• EXERCISE INPUT:
[Start of Attachment]
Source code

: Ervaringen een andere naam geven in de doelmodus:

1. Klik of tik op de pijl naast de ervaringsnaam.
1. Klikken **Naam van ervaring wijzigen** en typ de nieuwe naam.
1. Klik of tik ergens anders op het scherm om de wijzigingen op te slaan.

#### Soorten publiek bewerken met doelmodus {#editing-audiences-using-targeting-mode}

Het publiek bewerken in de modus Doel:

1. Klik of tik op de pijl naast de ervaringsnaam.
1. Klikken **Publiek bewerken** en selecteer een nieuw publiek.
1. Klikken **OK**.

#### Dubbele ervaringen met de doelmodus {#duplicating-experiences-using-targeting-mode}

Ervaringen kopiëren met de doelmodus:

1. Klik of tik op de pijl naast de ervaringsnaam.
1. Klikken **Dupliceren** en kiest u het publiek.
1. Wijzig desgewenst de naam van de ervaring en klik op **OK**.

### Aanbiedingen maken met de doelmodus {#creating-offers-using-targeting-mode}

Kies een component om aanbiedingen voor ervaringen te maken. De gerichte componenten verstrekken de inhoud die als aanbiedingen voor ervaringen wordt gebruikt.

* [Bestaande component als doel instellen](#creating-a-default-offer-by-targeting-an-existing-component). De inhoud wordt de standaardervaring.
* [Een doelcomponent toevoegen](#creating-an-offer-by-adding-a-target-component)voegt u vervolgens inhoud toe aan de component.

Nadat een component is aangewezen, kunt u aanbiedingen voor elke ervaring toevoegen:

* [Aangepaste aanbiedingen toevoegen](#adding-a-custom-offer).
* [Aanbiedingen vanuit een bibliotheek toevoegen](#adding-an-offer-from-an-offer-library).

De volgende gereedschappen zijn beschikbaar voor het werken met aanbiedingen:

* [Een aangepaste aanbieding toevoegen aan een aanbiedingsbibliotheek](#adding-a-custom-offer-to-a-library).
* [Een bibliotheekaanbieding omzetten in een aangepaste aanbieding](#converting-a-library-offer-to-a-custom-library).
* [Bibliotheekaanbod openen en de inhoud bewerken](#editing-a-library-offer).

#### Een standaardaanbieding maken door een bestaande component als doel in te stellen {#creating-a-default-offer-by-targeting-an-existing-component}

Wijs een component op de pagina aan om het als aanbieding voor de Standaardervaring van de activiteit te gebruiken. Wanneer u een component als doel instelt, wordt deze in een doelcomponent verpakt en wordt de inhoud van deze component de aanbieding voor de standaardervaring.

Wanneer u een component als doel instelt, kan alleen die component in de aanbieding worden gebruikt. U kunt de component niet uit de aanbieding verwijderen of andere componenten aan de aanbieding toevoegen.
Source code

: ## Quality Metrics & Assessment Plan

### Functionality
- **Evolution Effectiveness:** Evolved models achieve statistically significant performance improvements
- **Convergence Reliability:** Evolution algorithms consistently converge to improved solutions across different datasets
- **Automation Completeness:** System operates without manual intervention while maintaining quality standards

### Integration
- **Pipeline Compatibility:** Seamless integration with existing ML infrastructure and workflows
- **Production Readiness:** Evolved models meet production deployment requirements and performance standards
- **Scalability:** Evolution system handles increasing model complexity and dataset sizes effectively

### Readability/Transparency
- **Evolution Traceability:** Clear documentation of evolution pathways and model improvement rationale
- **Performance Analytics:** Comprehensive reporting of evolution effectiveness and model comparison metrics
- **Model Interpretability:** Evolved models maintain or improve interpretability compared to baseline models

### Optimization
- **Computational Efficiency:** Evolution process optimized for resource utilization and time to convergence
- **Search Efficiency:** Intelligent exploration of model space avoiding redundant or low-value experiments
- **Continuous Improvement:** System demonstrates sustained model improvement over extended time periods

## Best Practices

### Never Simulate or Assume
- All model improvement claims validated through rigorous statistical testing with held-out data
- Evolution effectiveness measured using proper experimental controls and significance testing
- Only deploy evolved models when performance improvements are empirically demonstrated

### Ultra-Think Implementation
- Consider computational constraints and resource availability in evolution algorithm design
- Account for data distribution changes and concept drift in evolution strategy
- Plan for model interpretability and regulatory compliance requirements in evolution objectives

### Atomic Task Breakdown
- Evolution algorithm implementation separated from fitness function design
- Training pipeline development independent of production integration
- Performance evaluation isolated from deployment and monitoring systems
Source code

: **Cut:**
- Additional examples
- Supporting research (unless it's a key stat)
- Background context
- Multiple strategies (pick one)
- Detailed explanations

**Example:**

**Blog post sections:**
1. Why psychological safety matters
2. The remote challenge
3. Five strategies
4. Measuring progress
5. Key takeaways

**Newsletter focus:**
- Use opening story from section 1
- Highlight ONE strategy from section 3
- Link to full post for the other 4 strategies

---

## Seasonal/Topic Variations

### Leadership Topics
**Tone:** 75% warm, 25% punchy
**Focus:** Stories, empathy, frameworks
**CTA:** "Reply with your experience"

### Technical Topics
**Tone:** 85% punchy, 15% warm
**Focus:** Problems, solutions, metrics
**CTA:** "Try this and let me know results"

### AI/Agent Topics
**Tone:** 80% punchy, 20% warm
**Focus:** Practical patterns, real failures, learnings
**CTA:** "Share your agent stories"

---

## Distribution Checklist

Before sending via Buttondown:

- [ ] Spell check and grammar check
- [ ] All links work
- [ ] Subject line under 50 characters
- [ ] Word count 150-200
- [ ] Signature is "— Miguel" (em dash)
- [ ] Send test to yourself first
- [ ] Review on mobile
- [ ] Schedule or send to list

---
[End of Attachment]
• DIRECTIONS: Write out, unaltered, the lines from the opening of the listing through the line that includes "[Aanbiedingen vanuit een".

• ANSWER AREA:
Source code

: Ervaringen een andere naam geven in de doelmodus:

1. Klik of tik op de pijl naast de ervaringsnaam.
1. Klikken **Naam van ervaring wijzigen** en typ de nieuwe naam.
1. Klik of tik ergens anders op het scherm om de wijzigingen op te slaan.

#### Soorten publiek bewerken met doelmodus {#editing-audiences-using-targeting-mode}

Het publiek bewerken in de modus Doel:

1. Klik of tik op de pijl naast de ervaringsnaam.
1. Klikken **Publiek bewerken** en selecteer een nieuw publiek.
1. Klikken **OK**.

#### Dubbele ervaringen met de doelmodus {#duplicating-experiences-using-targeting-mode}

Ervaringen kopiëren met de doelmodus:

1. Klik of tik op de pijl naast de ervaringsnaam.
1. Klikken **Dupliceren** en kiest u het publiek.
1. Wijzig desgewenst de naam van de ervaring en klik op **OK**.

### Aanbiedingen maken met de doelmodus {#creating-offers-using-targeting-mode}

Kies een component om aanbiedingen voor ervaringen te maken. De gerichte componenten verstrekken de inhoud die als aanbiedingen voor ervaringen wordt gebruikt.

* [Bestaande component als doel instellen](#creating-a-default-offer-by-targeting-an-existing-component). De inhoud wordt de standaardervaring.
* [Een doelcomponent toevoegen](#creating-an-offer-by-adding-a-target-component)voegt u vervolgens inhoud toe aan de component.

Nadat een component is aangewezen, kunt u aanbiedingen voor elke ervaring toevoegen:

* [Aangepaste aanbiedingen toevoegen](#adding-a-custom-offer).
* [Aanbiedingen vanuit een bibliotheek toevoegen](#adding-an-offer-from-an-offer-library).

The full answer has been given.